Namun lebih dari sekadar bantuan jangka pendek, perhatian publik kini tertuju pada salah satu program unggulan Baznas Cilegon: “Satu Keluarga Satu Sarjana”. Program ini ditujukan untuk membuka akses pendidikan tinggi bagi keluarga miskin, dengan harapan satu orang dari setiap keluarga dapat menempuh kuliah dan menjadi agen perubahan di lingkungannya.

“Kami ingin menciptakan efek domino kebaikan. Ketika satu anak dalam keluarga berhasil meraih gelar sarjana, maka potensi perubahan sosial dan ekonomi dalam keluarga itu jauh lebih besar,” kata Wakil Ketua III Baznas Cilegon, H. Bambang Widiyatmoko, saat ditemui di Kantor Baznas Cilegon, Selasa (3/6/2025).

Pendidikan Sebagai Pilar Pemberdayaan

Program “Satu Keluarga Satu Sarjana” menjadi bagian dari upaya Baznas dalam mendobrak rantai kemiskinan struktural. Tak sekadar memberikan beasiswa, program ini juga menyentuh aspek pendampingan dan pelatihan agar para penerima mampu menyelesaikan studi dengan baik.

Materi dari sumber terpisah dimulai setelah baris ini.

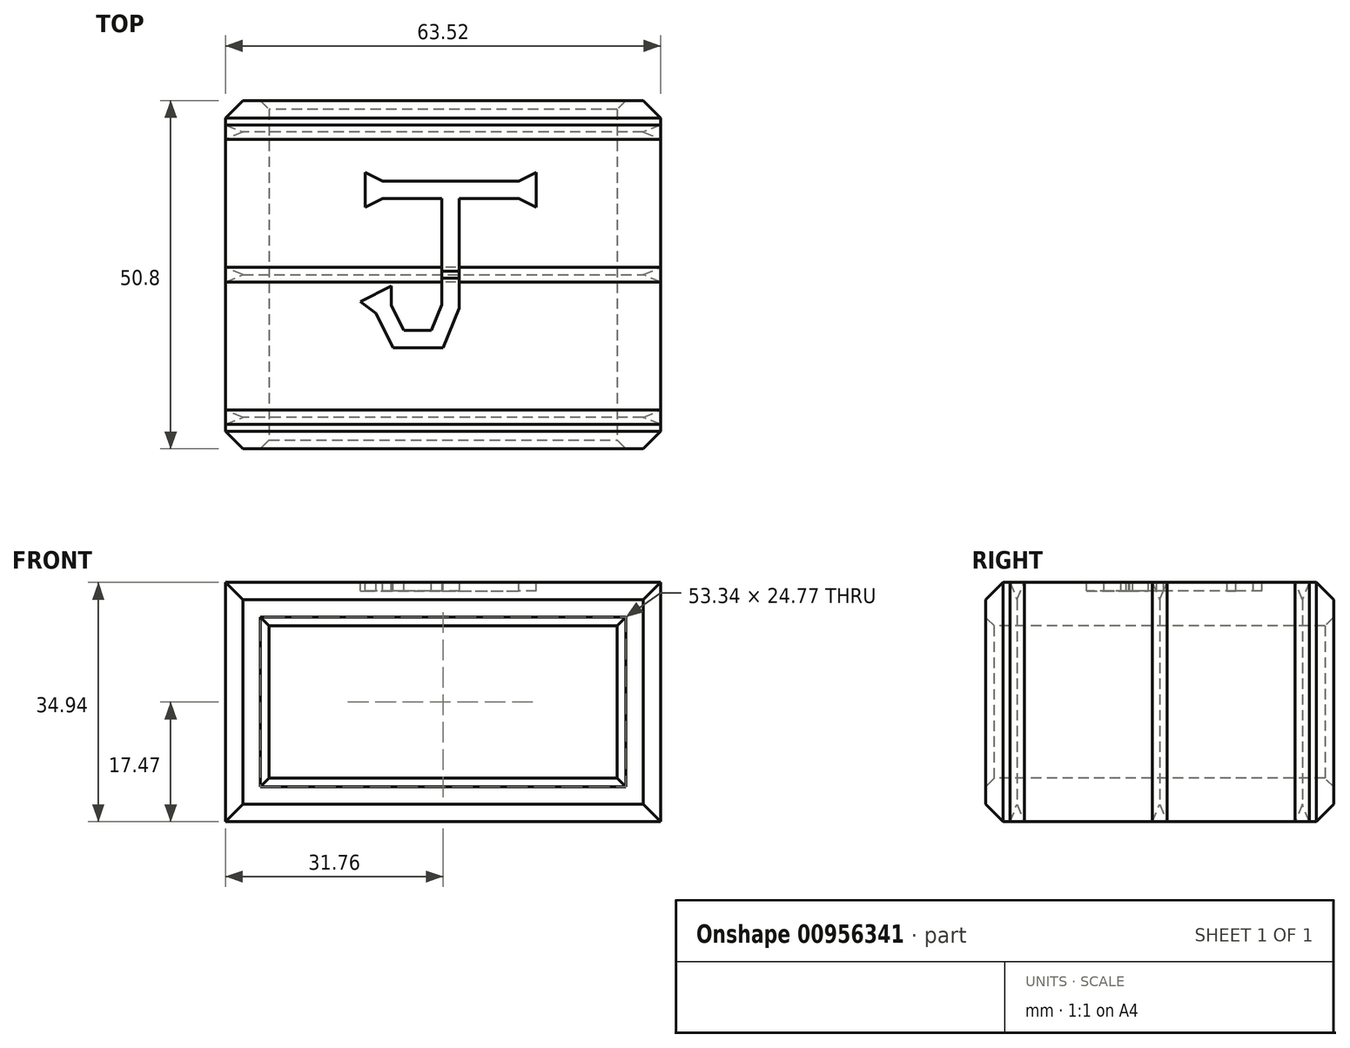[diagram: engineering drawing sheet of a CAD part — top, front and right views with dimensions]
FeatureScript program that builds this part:
annotation { "Feature Type Name" : "Feature", "Feature Type Description" : "" }
export const myFeature = defineFeature(function(context is Context, id is Id, definition is map)
    precondition{}
    {
        {
            var Q0;
            Q0=qCreatedBy(makeId("Front.planeOp"),FACE);
            var sketch = newSketch(context, id + "F0", { "sketchPlane" : qUnion([Q0])});
            skLineSegment(sketch, "E0.bottom", {"start": v(25.4, 11.11) * mm, "end": v(-25.4, 11.11) * mm});
            skLineSegment(sketch, "E0.top", {"start": v(25.4, -11.11) * mm, "end": v(-25.4, -11.11) * mm});
            skLineSegment(sketch, "E0.left", {"start": v(25.4, 11.11) * mm, "end": v(25.4, -11.11) * mm});
            skLineSegment(sketch, "E0.right", {"start": v(-25.4, 11.11) * mm, "end": v(-25.4, -11.11) * mm});
            skPoint(sketch, "E0.middle", {"position": v(0, 0) * mm});
            skLineSegment(sketch, "E1.0", {"start": v(30.48, 16.2) * mm, "end": v(-30.48, 16.2) * mm});
            skLineSegment(sketch, "E1.1", {"start": v(30.48, 16.2) * mm, "end": v(30.48, -16.2) * mm});
            skLineSegment(sketch, "E1.2", {"start": v(30.48, -16.2) * mm, "end": v(-30.48, -16.2) * mm});
            skLineSegment(sketch, "E1.3", {"start": v(-30.48, 16.2) * mm, "end": v(-30.48, -16.2) * mm});
            skSolve(sketch);
        }
        {
            var Q0;
            Q0=qCreatedBy(makeId("Right.planeOp"),FACE);
            var sketch = newSketch(context, id + "F1", { "sketchPlane" : qUnion([Q0])});
            skLineSegment(sketch, "E2", {"start": v(50.8, 11.11) * mm, "end": v(50.8, 14.92) * mm});
            skLineSegment(sketch, "E3", {"start": v(50.8, 14.92) * mm, "end": v(48.25, 17.47) * mm});
            skLineSegment(sketch, "E4", {"start": v(48.25, 17.47) * mm, "end": v(47.27, 17.47) * mm});
            skLineSegment(sketch, "E5", {"start": v(47.27, 17.47) * mm, "end": v(46.21, 14.92) * mm});
            skLineSegment(sketch, "E6", {"start": v(46.21, 14.92) * mm, "end": v(45.16, 17.47) * mm});
            skLineSegment(sketch, "E7", {"start": v(45.16, 17.47) * mm, "end": v(26.46, 17.47) * mm});
            skLineSegment(sketch, "E8", {"start": v(26.46, 17.47) * mm, "end": v(25.4, 14.92) * mm});
            skLineSegment(sketch, "E9", {"start": v(25.4, 14.92) * mm, "end": v(24.34, 17.47) * mm});
            skLineSegment(sketch, "E10", {"start": v(24.34, 17.47) * mm, "end": v(5.64, 17.47) * mm});
            skLineSegment(sketch, "E11", {"start": v(5.64, 17.47) * mm, "end": v(4.59, 14.92) * mm});
            skLineSegment(sketch, "E12", {"start": v(4.59, 14.92) * mm, "end": v(3.53, 17.47) * mm});
            skLineSegment(sketch, "E13", {"start": v(3.53, 17.47) * mm, "end": v(2.55, 17.47) * mm});
            skLineSegment(sketch, "E14", {"start": v(2.55, 17.47) * mm, "end": v(0, 14.92) * mm});
            skLineSegment(sketch, "E15", {"start": v(0, 14.92) * mm, "end": v(0, 11.11) * mm});
            skLineSegment(sketch, "E16", {"start": v(46.21, 14.92) * mm, "end": v(46.21, 38.18) * mm, "construction": true});
            skLineSegment(sketch, "E17", {"start": v(25.4, 14.92) * mm, "end": v(25.4, 36.3) * mm, "construction": true});
            skLineSegment(sketch, "E18", {"start": v(25.4, 36.3) * mm, "end": v(41.2, 36.3) * mm, "construction": true});
            skLineSegment(sketch, "E19", {"start": v(4.59, 14.92) * mm, "end": v(4.59, 35.3) * mm, "construction": true});
            skLineSegment(sketch, "E20", {"start": v(0, 14.92) * mm, "end": v(0, 38.69) * mm, "construction": true});
            skLineSegment(sketch, "E21", {"start": v(50.8, 14.92) * mm, "end": v(50.8, 38.2) * mm, "construction": true});
            skLineSegment(sketch, "E22", {"start": v(50.8, 14.92) * mm, "end": v(0, 14.92) * mm, "construction": true});
            skLineSegment(sketch, "E23", {"start": v(0, 11.11) * mm, "end": v(50.8, 11.11) * mm});
            skPoint(sketch, "E24.start.orphan", {"position": v(0, -70.86) * mm});
            skSolve(sketch);
        }
        {
            var Q0;
            Q0=makeQuery(id+"F1.imprint","IMPRINT",FACE,{"disambiguationData":[TD([[makeQuery(id+"F1.imprint","IMPRINT",EDGE,{"derivedFrom":sQuery(id+"F1.wireOp",EDGE,"E2")}),1.0]])]});
            var sketch = newSketch(context, id + "F2", { "sketchPlane" : qUnion([Q0])});
            skLineSegment(sketch, "E25", {"start": v(47.27, 17.47) * mm, "end": v(45.16, 17.47) * mm});
            skLineSegment(sketch, "E26", {"start": v(45.16, 17.47) * mm, "end": v(46.21, 14.92) * mm});
            skLineSegment(sketch, "E27", {"start": v(46.21, 14.92) * mm, "end": v(47.27, 17.47) * mm});
            skLineSegment(sketch, "E28", {"start": v(26.46, 17.47) * mm, "end": v(24.34, 17.47) * mm});
            skLineSegment(sketch, "E29", {"start": v(24.34, 17.47) * mm, "end": v(25.4, 14.92) * mm});
            skLineSegment(sketch, "E30", {"start": v(25.4, 14.92) * mm, "end": v(26.46, 17.47) * mm});
            skLineSegment(sketch, "E31", {"start": v(5.64, 17.47) * mm, "end": v(4.59, 14.92) * mm});
            skLineSegment(sketch, "E32", {"start": v(4.59, 14.92) * mm, "end": v(3.53, 17.47) * mm});
            skLineSegment(sketch, "E33", {"start": v(3.53, 17.47) * mm, "end": v(5.64, 17.47) * mm});
            skSolve(sketch);
        }
        {
            var Q0;
            Q0=makeQuery(id+"F1.imprint","IMPRINT",FACE,{"disambiguationData":[TD([[makeQuery(id+"F1.imprint","IMPRINT",EDGE,{"derivedFrom":sQuery(id+"F1.wireOp",EDGE,"E2")}),1.0]])]});
            var Q1;
            Q1=sQuery(id+"F0.wireOp",EDGE,"E0.bottom");
            var Q2;
            Q2=sQuery(id+"F0.wireOp",EDGE,"E0.left");
            var Q3;
            Q3=sQuery(id+"F0.wireOp",EDGE,"E0.top");
            var Q4;
            Q4=sQuery(id+"F0.wireOp",EDGE,"E0.right");
            sweep(context, id + "F3", {"profiles" : qUnion([Q0]), "path" : qUnion([Q1, Q2, Q3, Q4])});
        }
        {
            var Q0;
            Q0 = qSketchRegion(id + "F2", true);
            var Q1;
            Q1=makeQuery(id+"F3.opSweep","SWEPT_EDGE",EDGE,{"disambiguationData":[OSD([sQuery(id+"F0.wireOp",EDGE,"E0.right"),sQuery(id+"F1.wireOp",EDGE,"E11"),sQuery(id+"F1.wireOp",EDGE,"E12")])]});
            var Q2;
            Q2=makeQuery(id+"F3.opSweep","SWEPT_EDGE",EDGE,{"disambiguationData":[OSD([sQuery(id+"F0.wireOp",EDGE,"E0.bottom"),sQuery(id+"F1.wireOp",EDGE,"E11"),sQuery(id+"F1.wireOp",EDGE,"E12")])]});
            var Q3;
            Q3=makeQuery(id+"F3.opSweep","SWEPT_EDGE",EDGE,{"disambiguationData":[OSD([sQuery(id+"F0.wireOp",EDGE,"E0.top"),sQuery(id+"F1.wireOp",EDGE,"E11"),sQuery(id+"F1.wireOp",EDGE,"E12")])]});
            var Q4;
            Q4=makeQuery(id+"F3.opSweep","SWEPT_EDGE",EDGE,{"disambiguationData":[OSD([sQuery(id+"F0.wireOp",EDGE,"E0.left"),sQuery(id+"F1.wireOp",EDGE,"E11"),sQuery(id+"F1.wireOp",EDGE,"E12")])]});
            sweep(context, id + "F4", {"profiles" : qUnion([Q0]), "path" : qUnion([Q1, Q2, Q3, Q4])});
        }
        {
            var Q0;
            Q0=makeQuery(id+"F3.opSweep","SWEPT_EDGE",EDGE,{"disambiguationData":[OSD([sQuery(id+"F0.wireOp",EDGE,"E0.top"),sQuery(id+"F1.wireOp",EDGE,"E15"),sQuery(id+"F1.wireOp",EDGE,"E23")])]});
            var Q1;
            Q1=makeQuery(id+"F3.opSweep","SWEPT_EDGE",EDGE,{"disambiguationData":[OSD([sQuery(id+"F0.wireOp",EDGE,"E0.right"),sQuery(id+"F1.wireOp",EDGE,"E15"),sQuery(id+"F1.wireOp",EDGE,"E23")])]});
            var Q2;
            Q2=makeQuery(id+"F3.opSweep","SWEPT_EDGE",EDGE,{"disambiguationData":[OSD([sQuery(id+"F0.wireOp",EDGE,"E0.bottom"),sQuery(id+"F1.wireOp",EDGE,"E15"),sQuery(id+"F1.wireOp",EDGE,"E23")])]});
            var Q3;
            Q3=makeQuery(id+"F3.opSweep","SWEPT_EDGE",EDGE,{"disambiguationData":[OSD([sQuery(id+"F0.wireOp",EDGE,"E0.left"),sQuery(id+"F1.wireOp",EDGE,"E15"),sQuery(id+"F1.wireOp",EDGE,"E23")])]});
            var Q4;
            Q4=makeQuery(id+"F3.opSweep","SWEPT_EDGE",EDGE,{"disambiguationData":[OSD([sQuery(id+"F0.wireOp",EDGE,"E0.top"),sQuery(id+"F1.wireOp",EDGE,"E2"),sQuery(id+"F1.wireOp",EDGE,"E23")])]});
            var Q5;
            Q5=makeQuery(id+"F3.opSweep","SWEPT_EDGE",EDGE,{"disambiguationData":[OSD([sQuery(id+"F0.wireOp",EDGE,"E0.left"),sQuery(id+"F1.wireOp",EDGE,"E2"),sQuery(id+"F1.wireOp",EDGE,"E23")])]});
            var Q6;
            Q6=makeQuery(id+"F3.opSweep","SWEPT_EDGE",EDGE,{"disambiguationData":[OSD([sQuery(id+"F0.wireOp",EDGE,"E0.bottom"),sQuery(id+"F1.wireOp",EDGE,"E2"),sQuery(id+"F1.wireOp",EDGE,"E23")])]});
            var Q7;
            Q7=makeQuery(id+"F3.opSweep","SWEPT_EDGE",EDGE,{"disambiguationData":[OSD([sQuery(id+"F0.wireOp",EDGE,"E0.right"),sQuery(id+"F1.wireOp",EDGE,"E2"),sQuery(id+"F1.wireOp",EDGE,"E23")])]});
            chamfer(context, id + "F5", {"entities" : qUnion([Q0, Q1, Q2, Q3, Q4, Q5, Q6, Q7]), "width" : 1.27 * mm, "tangentPropagation" : true});
        }
        {
            var Q0;
            Q0=makeQuery(id+"F3.opSweep","SWEPT_FACE",FACE,{"disambiguationData":[OSD([sQuery(id+"F0.wireOp",EDGE,"E0.bottom"),sQuery(id+"F1.wireOp",EDGE,"E10")])]});
            var sketch = newSketch(context, id + "F6", { "sketchPlane" : qUnion([Q0])});
            skLineSegment(sketch, "E34", {"start": v(-8.85, 39.03) * mm, "end": v(11.06, 39.03) * mm});
            skLineSegment(sketch, "E35", {"start": v(-8.85, 36.49) * mm, "end": v(-0.16, 36.49) * mm});
            skLineSegment(sketch, "E36", {"start": v(-0.16, 36.49) * mm, "end": v(-0.16, 21.02) * mm});
            skLineSegment(sketch, "E37", {"start": v(2.38, 36.49) * mm, "end": v(2.38, 20.52) * mm});
            skLineSegment(sketch, "E38", {"start": v(-0.16, 21.02) * mm, "end": v(-1.7, 17.3) * mm});
            skLineSegment(sketch, "E39", {"start": v(2.38, 20.52) * mm, "end": v(0, 14.76) * mm});
            skLineSegment(sketch, "E40", {"start": v(-1.7, 17.3) * mm, "end": v(-5.73, 17.3) * mm});
            skLineSegment(sketch, "E41", {"start": v(0, 14.76) * mm, "end": v(-7.3, 14.76) * mm});
            skLineSegment(sketch, "E42", {"start": v(-5.73, 17.3) * mm, "end": v(-7.54, 20.9) * mm});
            skLineSegment(sketch, "E43", {"start": v(-7.3, 14.76) * mm, "end": v(-9.8, 19.75) * mm});
            skLineSegment(sketch, "E44", {"start": v(-11.39, 40.3) * mm, "end": v(-11.39, 35.22) * mm});
            skLineSegment(sketch, "E45", {"start": v(13.6, 40.3) * mm, "end": v(13.6, 35.22) * mm});
            skLineSegment(sketch, "E46", {"start": v(-7.55, 23.73) * mm, "end": v(-12.08, 21.45) * mm});
            skLineSegment(sketch, "E47", {"start": v(-8.85, 39.03) * mm, "end": v(-8.85, 36.49) * mm});
            skLineSegment(sketch, "E48", {"start": v(11.06, 39.03) * mm, "end": v(11.06, 36.49) * mm});
            skLineSegment(sketch, "E49", {"start": v(-11.39, 35.22) * mm, "end": v(13.6, 35.22) * mm, "construction": true});
            skLineSegment(sketch, "E50", {"start": v(-11.39, 40.3) * mm, "end": v(13.6, 40.3) * mm, "construction": true});
            skLineSegment(sketch, "E51", {"start": v(-7.55, 23.73) * mm, "end": v(-5.47, 19.6) * mm, "construction": true});
            skLineSegment(sketch, "E52", {"start": v(-12.08, 21.45) * mm, "end": v(-7.55, 12.44) * mm, "construction": true});
            skLineSegment(sketch, "E53", {"start": v(-11.39, 35.22) * mm, "end": v(-8.85, 36.49) * mm});
            skLineSegment(sketch, "E54", {"start": v(-11.39, 40.3) * mm, "end": v(-8.85, 39.03) * mm});
            skLineSegment(sketch, "E55", {"start": v(13.6, 40.3) * mm, "end": v(11.06, 39.03) * mm});
            skLineSegment(sketch, "E56", {"start": v(13.6, 35.22) * mm, "end": v(11.06, 36.49) * mm});
            skLineSegment(sketch, "E57", {"start": v(-7.54, 20.9) * mm, "end": v(-7.55, 23.73) * mm});
            skLineSegment(sketch, "E58", {"start": v(-12.08, 21.45) * mm, "end": v(-9.8, 19.75) * mm});
            skLineSegment(sketch, "E59.trimOffspring", {"start": v(2.38, 36.49) * mm, "end": v(11.06, 36.49) * mm});
            skLineSegment(sketch, "E60", {"start": v(-9.8, 19.75) * mm, "end": v(-7.54, 20.9) * mm, "construction": true});
            skLineSegment(sketch, "E61", {"start": v(1.1, 39.03) * mm, "end": v(1.1, 36.49) * mm, "construction": true});
            skLineSegment(sketch, "E62", {"start": v(2.38, 36.49) * mm, "end": v(-0.16, 36.49) * mm, "construction": true});
            skPoint(sketch, "E63", {"position": v(1.1, 36.49) * mm});
            skSolve(sketch);
        }
        {
            var Q0;
            {var subQ0=sQuery(id+"F6.wireOp",EDGE,"E38");Q0=makeQuery(id+"F6.imprint","IMPRINT",FACE,{"disambiguationData":[TD([[makeQuery(id+"F6.imprint","IMPRINT",EDGE,{"derivedFrom":subQ0}),1.0]])]});}
            var Q1;
            Q1=makeQuery(id+"F6.imprint","IMPRINT",FACE,{"disambiguationData":[TD([[makeQuery(id+"F6.imprint","IMPRINT",EDGE,{"derivedFrom":sQuery(id+"F6.wireOp",EDGE,"E34")}),-1.0]])]});
            var Q2;
            Q2=makeQuery(id+"F6.imprint","IMPRINT",FACE,{"disambiguationData":[TD([[makeQuery(id+"F6.imprint","IMPRINT",EDGE,{"derivedFrom":sQuery(id+"F6.wireOp",EDGE,"E44")}),1.0]])]});
            var Q3;
            Q3=makeQuery(id+"F6.imprint","IMPRINT",FACE,{"disambiguationData":[TD([[makeQuery(id+"F6.imprint","IMPRINT",EDGE,{"derivedFrom":sQuery(id+"F6.wireOp",EDGE,"E45")}),-1.0]])]});
            extrude(context, id + "F7", {"entities" : qUnion([Q0, Q1, Q2, Q3]), "operationType" : NewBodyOperationType.REMOVE, "oppositeDirection" : true, "depth" : 1.27 * mm, "offsetDistance" : 25.4 * mm});
        }
        {
            var Q0;
            {var subQ0=sQuery(id+"F6.wireOp",EDGE,"E55");var subQ1=sQuery(id+"F6.wireOp",EDGE,"E45");var subQ2=sQuery(id+"F6.wireOp",EDGE,"E44");var subQ3=sQuery(id+"F6.wireOp",EDGE,"E54");var subQ4=sQuery(id+"F6.wireOp",EDGE,"E37");var subQ5=sQuery(id+"F6.wireOp",EDGE,"E34");var subQ6=sQuery(id+"F6.wireOp",EDGE,"E35");var subQ7=sQuery(id+"F6.wireOp",EDGE,"E53");var subQ8=sQuery(id+"F6.wireOp",EDGE,"E36");var subQ9=sQuery(id+"F6.wireOp",EDGE,"E56");var subQ10=sQuery(id+"F6.wireOp",EDGE,"E59.trimOffspring");Q0=makeQuery(id+"F7.boolean.opBoolean","COPY",FACE,{"disambiguationData":[TD([makeQuery(id+"F7.opExtrude","SWEPT_FACE",FACE,{"disambiguationData":[OSD([subQ5])]})])],"derivedFrom":makeQuery(id+"F7.opExtrude","CAP_FACE",FACE,{"disambiguationData":[OSD([subQ5,subQ6,subQ8,subQ4,sQuery(id+"F6.wireOp",EDGE,"E38"),sQuery(id+"F6.wireOp",EDGE,"E39"),sQuery(id+"F6.wireOp",EDGE,"E40"),sQuery(id+"F6.wireOp",EDGE,"E41"),sQuery(id+"F6.wireOp",EDGE,"E42"),sQuery(id+"F6.wireOp",EDGE,"E43"),subQ2,subQ1,sQuery(id+"F6.wireOp",EDGE,"E46"),subQ7,subQ3,subQ0,subQ9,sQuery(id+"F6.wireOp",EDGE,"E57"),sQuery(id+"F6.wireOp",EDGE,"E58"),subQ10])],"isStart":false})});}
            var Q1;
            {var subQ0=sQuery(id+"F6.wireOp",EDGE,"E46");var subQ1=sQuery(id+"F6.wireOp",EDGE,"E43");var subQ2=sQuery(id+"F6.wireOp",EDGE,"E42");var subQ3=sQuery(id+"F6.wireOp",EDGE,"E41");var subQ4=sQuery(id+"F6.wireOp",EDGE,"E39");var subQ5=sQuery(id+"F6.wireOp",EDGE,"E40");var subQ6=sQuery(id+"F6.wireOp",EDGE,"E38");var subQ7=sQuery(id+"F6.wireOp",EDGE,"E36");var subQ8=sQuery(id+"F6.wireOp",EDGE,"E37");var subQ9=sQuery(id+"F6.wireOp",EDGE,"E57");var subQ10=sQuery(id+"F6.wireOp",EDGE,"E58");Q1=makeQuery(id+"F7.boolean.opBoolean","COPY",FACE,{"disambiguationData":[TD([makeQuery(id+"F7.opExtrude","SWEPT_FACE",FACE,{"disambiguationData":[OSD([subQ6])]})])],"derivedFrom":makeQuery(id+"F7.opExtrude","CAP_FACE",FACE,{"disambiguationData":[OSD([sQuery(id+"F6.wireOp",EDGE,"E34"),sQuery(id+"F6.wireOp",EDGE,"E35"),subQ7,subQ8,subQ6,subQ4,subQ5,subQ3,subQ2,subQ1,sQuery(id+"F6.wireOp",EDGE,"E44"),sQuery(id+"F6.wireOp",EDGE,"E45"),subQ0,sQuery(id+"F6.wireOp",EDGE,"E53"),sQuery(id+"F6.wireOp",EDGE,"E54"),sQuery(id+"F6.wireOp",EDGE,"E55"),sQuery(id+"F6.wireOp",EDGE,"E56"),subQ9,subQ10,sQuery(id+"F6.wireOp",EDGE,"E59.trimOffspring")])],"isStart":false})});}
            var Q2;
            {var subQ0=sQuery(id+"F1.wireOp",EDGE,"E12");var subQ1=sQuery(id+"F1.wireOp",EDGE,"E11");var subQ2=sQuery(id+"F0.wireOp",EDGE,"E0.bottom");var subQ3=sQuery(id+"F6.wireOp",EDGE,"E36");var subQ4=sQuery(id+"F6.wireOp",EDGE,"E37");Q2=makeQuery(id+"F7.boolean.opBoolean","COPY",FACE,{"disambiguationData":[TD([makeQuery(id+"F4.opSweep","SWEPT_FACE",FACE,{"disambiguationData":[OSD([subQ2,subQ1,subQ0,sQuery(id+"F2.wireOp",EDGE,"E29")])]})])],"derivedFrom":makeQuery(id+"F7.opExtrude","CAP_FACE",FACE,{"disambiguationData":[OSD([sQuery(id+"F6.wireOp",EDGE,"E34"),sQuery(id+"F6.wireOp",EDGE,"E35"),subQ3,subQ4,sQuery(id+"F6.wireOp",EDGE,"E38"),sQuery(id+"F6.wireOp",EDGE,"E39"),sQuery(id+"F6.wireOp",EDGE,"E40"),sQuery(id+"F6.wireOp",EDGE,"E41"),sQuery(id+"F6.wireOp",EDGE,"E42"),sQuery(id+"F6.wireOp",EDGE,"E43"),sQuery(id+"F6.wireOp",EDGE,"E44"),sQuery(id+"F6.wireOp",EDGE,"E45"),sQuery(id+"F6.wireOp",EDGE,"E46"),sQuery(id+"F6.wireOp",EDGE,"E53"),sQuery(id+"F6.wireOp",EDGE,"E54"),sQuery(id+"F6.wireOp",EDGE,"E55"),sQuery(id+"F6.wireOp",EDGE,"E56"),sQuery(id+"F6.wireOp",EDGE,"E57"),sQuery(id+"F6.wireOp",EDGE,"E58"),sQuery(id+"F6.wireOp",EDGE,"E59.trimOffspring")])],"isStart":false})});}
            extrude(context, id + "F8", {"entities" : qUnion([Q0, Q1, Q2]), "depth" : 1.27 * mm, "offsetDistance" : 25.4 * mm});
        }
    });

Bambang menyebutkan bahwa Baznas secara aktif berkoordinasi dengan pemerintah daerah agar program ini mendapat dukungan maksimal, baik dalam bentuk data calon penerima, skema pendanaan bersama, maupun jaminan keberlanjutan program.

“Kami tidak bekerja sendiri. Wali Kota Cilegon juga telah memberi arahan agar program Baznas selaras dengan arah pembangunan daerah. Pendidikan adalah investasi jangka panjang,” tegasnya.

Sentuh Disabilitas, Ringankan Beban Ijazah

Baznas Cilegon juga menaruh perhatian pada kelompok rentan. Bantuan alat bantu dengar disalurkan untuk penyandang tuna rungu, serta pelatihan membaca Al-Qur’an braille untuk tuna netra.

Bambang menegaskan bahwa kelompok disabilitas sering kali terpinggirkan dalam program sosial, padahal mereka juga memiliki hak yang sama atas akses pendidikan dan spiritual.

“Kami tidak ingin berhenti di bantuan fisik. Ada upaya pemberdayaan berbasis pendidikan agama yang kami dorong, agar mereka tetap merasa berdaya dan dihargai,” ujarnya.

Sementara itu, untuk pelajar dari keluarga kurang mampu, Baznas turut menyalurkan bantuan penebusan ijazah, khususnya di jenjang SMA, agar para siswa tidak terhenti hanya karena kendala administrasi.

“Selama ini bantuan pendidikan kami memang fokus ke SD dan SMP, tapi banyak siswa SMA yang tertahan ijazahnya karena belum mampu membayar. Ini harus segera diatasi,” tambahnya.

Sinergi Lintas Sektor Jadi Kunci

Bambang menekankan pentingnya kolaborasi lintas sektor. Baznas bukan lagi sekadar lembaga distribusi zakat, tetapi kini berperan sebagai agen perubahan sosial.

Baznas Cilegon juga terus membuka ruang kolaborasi dengan instansi pemerintahan, komunitas, hingga sektor swasta. Keterlibatan Baznas dalam apel hingga peringatan hari besar nasional menjadi bagian dari upaya memperkuat legitimasi dan kepercayaan publik.

“Program seperti ini tidak bisa jalan sendiri. Perlu sinergi antara masyarakat, pemerintah, dan lembaga seperti Baznas. Jika berhasil, maka satu sarjana di setiap rumah bukan lagi mimpi,” pungkas Bambang.